* [Exercise requirements]: In the figure caption on ACTA1-CUG^exp transgene and myosin gene expression, how many untreated wild-type TA muscles served as controls?

* [Supplied passage]:
......

Fig. 8: Relationship of ACTA1-CUG^exp transgene and myosin gene expression in treated muscles.

a We used ddPCR to quantify expression of human ACTA1-CUG^exp mRNA, human ACTA1-CUG^exp pre-mRNA, and reference gene mouse Acta1 in TA muscles of LR41;Mbnl1^−/− (N = 10) treated with Clcn1 ASO (+) or invert oligo (−) as copies/µl cDNA. Untreated WT TA muscles (−) (N = 4) served as controls. b Using the copies/µl cDNA data in a), we normalized expression of ACTA1-CUG^exp mRNA (left) and ACTA1-CUG^exp pre-mRNA (right) to mouse Acta1 in LR41;Mbnl1^−/− (N = 10). **P < 0.01; *P < 0.05 (one-way ANOVA). c ddPCR quantification of Dmpk expression in treated muscles as copies/µl cDNA (left) and normalized to Acta1 (right) n LR41;Mbnl1^−/− (N = 10) and WT (N = 4). d Relationship of % Myh2 (left), Myh1 (middle), and Myh4 (right) gene expression (x-axes) with ACTA1-CUG^exp mRNA normalized to Acta1 and e with ACTA1-CUG^exp pre-mRNA (y-axes) in LR41;Mbnl1^−/− TA muscles (N = 10) treated for 16–18 days (black circles) or 52 days (orange triangles). The Pearson correlation coefficient r and P-value for each are shown. Error bars indicate ±s.e.m. Source data are provided as a Source Data file.

......

* [Data records]:
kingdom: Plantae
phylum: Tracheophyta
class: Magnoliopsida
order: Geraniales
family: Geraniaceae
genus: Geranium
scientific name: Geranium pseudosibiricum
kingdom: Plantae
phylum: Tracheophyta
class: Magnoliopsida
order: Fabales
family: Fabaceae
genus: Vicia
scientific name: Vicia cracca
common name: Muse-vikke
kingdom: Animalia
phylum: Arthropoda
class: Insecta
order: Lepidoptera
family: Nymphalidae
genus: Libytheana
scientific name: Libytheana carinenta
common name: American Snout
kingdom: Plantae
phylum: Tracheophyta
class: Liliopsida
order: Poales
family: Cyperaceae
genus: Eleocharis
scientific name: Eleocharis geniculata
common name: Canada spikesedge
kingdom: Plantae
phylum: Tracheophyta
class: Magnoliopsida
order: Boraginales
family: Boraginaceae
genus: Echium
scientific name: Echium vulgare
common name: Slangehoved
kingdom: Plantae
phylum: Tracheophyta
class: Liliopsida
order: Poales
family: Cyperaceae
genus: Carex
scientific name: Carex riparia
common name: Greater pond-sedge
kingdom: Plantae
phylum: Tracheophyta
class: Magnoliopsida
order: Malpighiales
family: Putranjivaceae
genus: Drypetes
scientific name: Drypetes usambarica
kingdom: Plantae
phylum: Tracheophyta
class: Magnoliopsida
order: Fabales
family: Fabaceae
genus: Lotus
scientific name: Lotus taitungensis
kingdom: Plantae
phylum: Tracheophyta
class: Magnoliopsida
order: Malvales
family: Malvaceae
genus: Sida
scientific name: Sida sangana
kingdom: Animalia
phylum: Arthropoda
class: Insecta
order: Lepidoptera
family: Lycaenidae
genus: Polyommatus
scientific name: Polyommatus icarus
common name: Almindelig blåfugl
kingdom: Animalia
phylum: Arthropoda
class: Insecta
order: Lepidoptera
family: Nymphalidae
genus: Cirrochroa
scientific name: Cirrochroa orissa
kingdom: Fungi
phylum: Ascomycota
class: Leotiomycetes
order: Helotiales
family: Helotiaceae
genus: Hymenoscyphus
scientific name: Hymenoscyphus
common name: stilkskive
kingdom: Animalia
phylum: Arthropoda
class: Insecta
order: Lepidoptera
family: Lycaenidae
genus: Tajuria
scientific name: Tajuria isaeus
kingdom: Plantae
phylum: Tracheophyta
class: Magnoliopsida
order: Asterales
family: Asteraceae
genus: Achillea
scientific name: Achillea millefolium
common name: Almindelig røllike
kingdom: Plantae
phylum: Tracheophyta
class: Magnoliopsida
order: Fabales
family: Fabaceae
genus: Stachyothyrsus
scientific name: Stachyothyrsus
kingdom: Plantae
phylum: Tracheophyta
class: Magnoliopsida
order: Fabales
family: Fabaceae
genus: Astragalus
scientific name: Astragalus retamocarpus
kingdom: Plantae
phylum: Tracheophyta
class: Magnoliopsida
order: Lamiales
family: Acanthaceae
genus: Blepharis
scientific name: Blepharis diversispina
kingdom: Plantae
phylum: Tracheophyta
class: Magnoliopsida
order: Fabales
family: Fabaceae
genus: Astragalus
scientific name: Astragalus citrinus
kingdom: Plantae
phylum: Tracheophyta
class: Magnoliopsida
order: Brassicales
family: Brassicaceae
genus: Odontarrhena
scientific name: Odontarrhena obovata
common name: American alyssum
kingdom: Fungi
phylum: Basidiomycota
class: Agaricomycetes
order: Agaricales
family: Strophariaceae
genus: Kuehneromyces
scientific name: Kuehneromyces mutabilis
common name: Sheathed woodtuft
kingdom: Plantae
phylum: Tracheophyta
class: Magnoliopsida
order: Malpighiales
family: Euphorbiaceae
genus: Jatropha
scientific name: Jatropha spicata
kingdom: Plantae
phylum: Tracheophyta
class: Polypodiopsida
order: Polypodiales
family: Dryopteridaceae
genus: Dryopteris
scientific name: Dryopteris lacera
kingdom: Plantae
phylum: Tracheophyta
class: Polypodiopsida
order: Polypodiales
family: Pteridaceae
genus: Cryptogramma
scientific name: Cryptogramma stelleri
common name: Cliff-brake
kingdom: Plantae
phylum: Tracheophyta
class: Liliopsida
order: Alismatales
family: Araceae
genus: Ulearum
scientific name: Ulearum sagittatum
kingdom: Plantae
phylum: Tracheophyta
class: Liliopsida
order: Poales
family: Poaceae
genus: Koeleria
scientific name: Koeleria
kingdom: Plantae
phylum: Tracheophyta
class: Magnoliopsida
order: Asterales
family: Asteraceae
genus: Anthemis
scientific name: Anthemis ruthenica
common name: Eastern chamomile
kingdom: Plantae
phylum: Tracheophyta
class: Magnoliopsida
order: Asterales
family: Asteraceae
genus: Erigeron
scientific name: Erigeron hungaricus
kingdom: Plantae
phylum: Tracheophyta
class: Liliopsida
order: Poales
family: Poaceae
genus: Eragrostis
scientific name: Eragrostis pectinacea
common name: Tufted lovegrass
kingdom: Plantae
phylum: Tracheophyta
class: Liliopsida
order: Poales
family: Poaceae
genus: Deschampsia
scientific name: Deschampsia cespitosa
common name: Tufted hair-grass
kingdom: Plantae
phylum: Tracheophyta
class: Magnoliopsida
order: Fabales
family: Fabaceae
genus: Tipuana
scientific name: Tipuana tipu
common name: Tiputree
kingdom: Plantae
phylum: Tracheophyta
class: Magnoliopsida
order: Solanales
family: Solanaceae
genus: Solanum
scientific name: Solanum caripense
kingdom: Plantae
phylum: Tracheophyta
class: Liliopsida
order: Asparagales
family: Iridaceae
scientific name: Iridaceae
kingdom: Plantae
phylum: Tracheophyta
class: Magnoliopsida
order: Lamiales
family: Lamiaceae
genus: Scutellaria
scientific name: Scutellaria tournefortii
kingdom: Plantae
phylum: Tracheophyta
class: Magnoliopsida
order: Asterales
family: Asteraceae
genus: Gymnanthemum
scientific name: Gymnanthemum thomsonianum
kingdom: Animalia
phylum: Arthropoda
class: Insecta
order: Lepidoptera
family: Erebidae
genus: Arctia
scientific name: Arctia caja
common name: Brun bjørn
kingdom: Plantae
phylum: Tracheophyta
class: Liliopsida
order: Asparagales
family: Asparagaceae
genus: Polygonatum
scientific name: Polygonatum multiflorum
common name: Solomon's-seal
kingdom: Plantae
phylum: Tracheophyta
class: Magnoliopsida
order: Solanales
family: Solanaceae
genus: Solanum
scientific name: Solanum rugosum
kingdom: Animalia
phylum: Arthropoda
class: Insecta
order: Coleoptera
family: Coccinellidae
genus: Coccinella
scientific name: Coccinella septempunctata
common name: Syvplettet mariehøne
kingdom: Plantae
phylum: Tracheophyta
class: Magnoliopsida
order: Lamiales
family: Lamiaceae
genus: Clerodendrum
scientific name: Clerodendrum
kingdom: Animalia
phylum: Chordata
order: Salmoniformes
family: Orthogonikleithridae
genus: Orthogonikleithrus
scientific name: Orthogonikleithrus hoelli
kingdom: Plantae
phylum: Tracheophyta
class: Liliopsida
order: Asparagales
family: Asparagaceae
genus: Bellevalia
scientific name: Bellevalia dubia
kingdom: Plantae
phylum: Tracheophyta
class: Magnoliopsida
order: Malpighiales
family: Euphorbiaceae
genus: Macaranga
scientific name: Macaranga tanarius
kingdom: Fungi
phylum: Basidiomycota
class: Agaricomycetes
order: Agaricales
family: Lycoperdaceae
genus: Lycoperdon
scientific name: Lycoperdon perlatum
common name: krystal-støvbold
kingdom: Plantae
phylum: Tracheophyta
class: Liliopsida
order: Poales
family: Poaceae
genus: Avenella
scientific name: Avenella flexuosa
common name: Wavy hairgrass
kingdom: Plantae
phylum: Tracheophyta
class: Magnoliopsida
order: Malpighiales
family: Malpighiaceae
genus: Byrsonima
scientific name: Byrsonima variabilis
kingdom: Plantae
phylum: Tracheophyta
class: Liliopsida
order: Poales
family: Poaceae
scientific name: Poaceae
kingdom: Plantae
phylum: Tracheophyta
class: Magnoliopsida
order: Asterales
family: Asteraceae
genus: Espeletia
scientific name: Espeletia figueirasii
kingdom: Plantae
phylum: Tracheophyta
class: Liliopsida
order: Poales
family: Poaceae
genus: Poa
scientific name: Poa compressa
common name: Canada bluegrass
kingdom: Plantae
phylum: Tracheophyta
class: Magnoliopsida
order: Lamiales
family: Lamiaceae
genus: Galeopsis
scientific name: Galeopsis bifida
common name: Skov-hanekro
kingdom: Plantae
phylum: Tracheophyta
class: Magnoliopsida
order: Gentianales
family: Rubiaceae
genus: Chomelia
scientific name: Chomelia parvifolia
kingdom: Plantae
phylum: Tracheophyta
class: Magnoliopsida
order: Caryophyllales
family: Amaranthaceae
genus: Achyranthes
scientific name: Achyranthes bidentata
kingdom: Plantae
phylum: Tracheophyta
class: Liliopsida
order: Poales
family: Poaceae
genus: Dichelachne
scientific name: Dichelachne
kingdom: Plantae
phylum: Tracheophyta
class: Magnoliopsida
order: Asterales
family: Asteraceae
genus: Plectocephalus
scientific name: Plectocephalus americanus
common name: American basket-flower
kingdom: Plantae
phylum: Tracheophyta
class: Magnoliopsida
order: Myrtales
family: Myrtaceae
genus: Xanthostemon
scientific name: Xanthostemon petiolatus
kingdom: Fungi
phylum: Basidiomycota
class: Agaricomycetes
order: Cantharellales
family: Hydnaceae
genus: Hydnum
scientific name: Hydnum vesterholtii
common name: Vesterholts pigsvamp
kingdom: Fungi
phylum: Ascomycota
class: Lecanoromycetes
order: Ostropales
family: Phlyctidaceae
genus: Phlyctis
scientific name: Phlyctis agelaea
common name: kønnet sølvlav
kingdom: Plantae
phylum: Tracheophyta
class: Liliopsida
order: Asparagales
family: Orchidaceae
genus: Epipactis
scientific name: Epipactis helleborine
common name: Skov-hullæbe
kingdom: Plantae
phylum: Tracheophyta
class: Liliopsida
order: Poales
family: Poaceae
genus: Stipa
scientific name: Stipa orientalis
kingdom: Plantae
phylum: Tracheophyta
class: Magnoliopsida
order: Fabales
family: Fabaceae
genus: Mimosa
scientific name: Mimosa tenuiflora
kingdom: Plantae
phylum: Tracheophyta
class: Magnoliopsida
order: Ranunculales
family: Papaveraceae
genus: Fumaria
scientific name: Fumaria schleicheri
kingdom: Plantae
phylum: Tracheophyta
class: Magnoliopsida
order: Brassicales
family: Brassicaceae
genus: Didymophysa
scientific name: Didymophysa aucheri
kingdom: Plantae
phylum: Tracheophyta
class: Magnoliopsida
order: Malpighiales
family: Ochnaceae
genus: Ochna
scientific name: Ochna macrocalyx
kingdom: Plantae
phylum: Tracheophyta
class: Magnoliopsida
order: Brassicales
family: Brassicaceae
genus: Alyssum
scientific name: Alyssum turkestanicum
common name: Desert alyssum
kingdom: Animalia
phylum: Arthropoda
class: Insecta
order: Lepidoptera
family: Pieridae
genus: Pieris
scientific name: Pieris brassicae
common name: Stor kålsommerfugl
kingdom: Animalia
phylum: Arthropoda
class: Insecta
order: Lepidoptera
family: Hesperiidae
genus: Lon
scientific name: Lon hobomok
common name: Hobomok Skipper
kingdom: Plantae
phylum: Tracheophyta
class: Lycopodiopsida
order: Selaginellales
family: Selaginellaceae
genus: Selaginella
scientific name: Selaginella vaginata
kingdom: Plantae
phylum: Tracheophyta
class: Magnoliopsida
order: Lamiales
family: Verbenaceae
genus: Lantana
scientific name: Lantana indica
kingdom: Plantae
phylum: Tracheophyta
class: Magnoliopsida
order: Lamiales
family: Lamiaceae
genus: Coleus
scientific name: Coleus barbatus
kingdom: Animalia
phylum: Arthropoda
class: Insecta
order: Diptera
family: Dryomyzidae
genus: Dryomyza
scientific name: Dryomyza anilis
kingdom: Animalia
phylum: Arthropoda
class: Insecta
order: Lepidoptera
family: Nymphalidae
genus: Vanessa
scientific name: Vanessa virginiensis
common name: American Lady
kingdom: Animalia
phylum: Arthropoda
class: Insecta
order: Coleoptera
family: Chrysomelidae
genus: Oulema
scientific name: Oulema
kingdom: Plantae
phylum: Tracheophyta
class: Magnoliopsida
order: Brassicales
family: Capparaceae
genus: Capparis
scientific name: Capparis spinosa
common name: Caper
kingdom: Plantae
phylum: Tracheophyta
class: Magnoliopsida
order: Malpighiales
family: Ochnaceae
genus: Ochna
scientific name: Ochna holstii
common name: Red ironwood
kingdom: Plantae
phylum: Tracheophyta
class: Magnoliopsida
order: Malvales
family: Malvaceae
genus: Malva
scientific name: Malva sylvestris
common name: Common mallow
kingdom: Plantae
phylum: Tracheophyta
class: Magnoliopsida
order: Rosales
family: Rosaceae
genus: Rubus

......

* [Finished task]: Four untreated WT TA muscles (N = 4) served as controls.